With the characters being mentioned, I want to comment that John Green’s characters are either so bland or so bad. (I’m sorry I really am, I either hate them or don’t feel anything towards them at all) But then David Pickett came in and I just want to give that boy the entire world and snuggle him in a blanket.
The characters relationship as well was really written well. I love how their individual self is different when you put them with the other ones. The relationship between David and Aza was so slow burn but the one where it’s not frustrating. I love how the author took time with their relationship and let them grow. I just really like them okay?
I also want to applaud the relationship between Aza and Daisy. I feel like we either have female friends backstabbing each other more than supporting each other. Aza and Daisy complemented each other, and that’s rare.

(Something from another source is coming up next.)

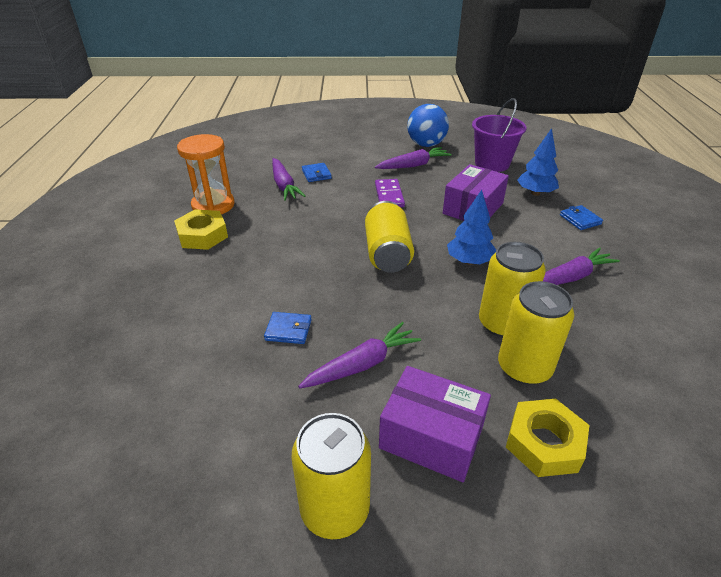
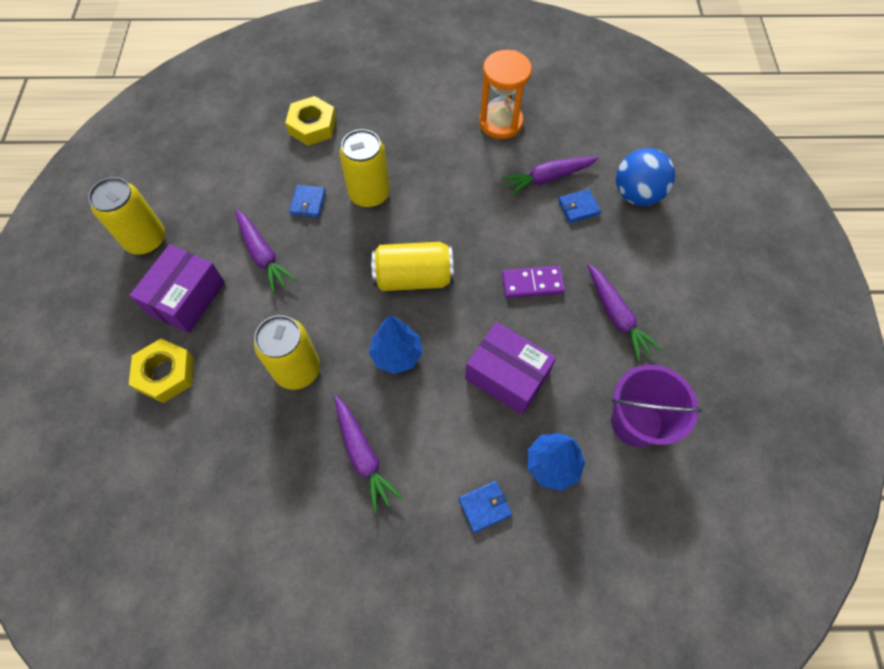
camera: 90 degrees right, 25 degrees up
(202, 235) = (445, 124): yellow nut -> yellow nut (312, 126)
(426, 145) = (686, 338): blue ball -> blue ball (636, 194)
(524, 368) = (241, 376): yellow can -> yellow can (369, 194)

The ending however, no matter how bitter I was with it (which is the hopefully expected reaction) I completely think it was the right choice and how every story may not end the happy way, but the right way (I’m crying)
If every John Green book is like this, I’ll be picking up each one.
“No one ever says good-bye unless they want to see you again.”
RATINGS: 4 STARS.
ABOUT THE AUTHOR
John Green’s first novel, Looking for Alaska, won the 2006 Michael L. Printz Award presented by the American Library Association. His second novel, An Abundance of Katherines, was a 2007 Michael L. Printz Award Honor Book and a finalist for the Los Angeles Times Book Prize. His next novel, Paper Towns, is a New York Times bestseller and won the Edgar Allen Poe Award for Best YA Mystery. In January 2012, his most recent novel, The Fault in Our Stars, was met with wide critical acclaim, unprecedented in Green’s career. The praise included rave reviews in Time Magazine and The New York Times, on NPR, and from award-winning author Markus Zusak. The book also topped the New York Times Children’s Paperback Bestseller list for several weeks. Green has also coauthored a book with David Levithan called Will Grayson, Will Grayson, published in 2010. The film rights for all his books, with the exception of Will Grayson Will Grayson, have been optioned to major Hollywood Studios.
In 2007, John and his brother Hank were the hosts of a popular internet blog, “Brotherhood 2.0,” where they discussed their lives, books and current events every day for a year except for weekends and holidays. They still keep a video blog, now called “The Vlog Brothers,” which can be found on the Nerdfighters website, or a direct link here.
ABOUT HAZEL PAGADOR
Zel likes to spend all her free time reading books, which is most of the time. She also likes to jump over different genres and if she’s not reading, she’s watching a series that you may or may not have heard off.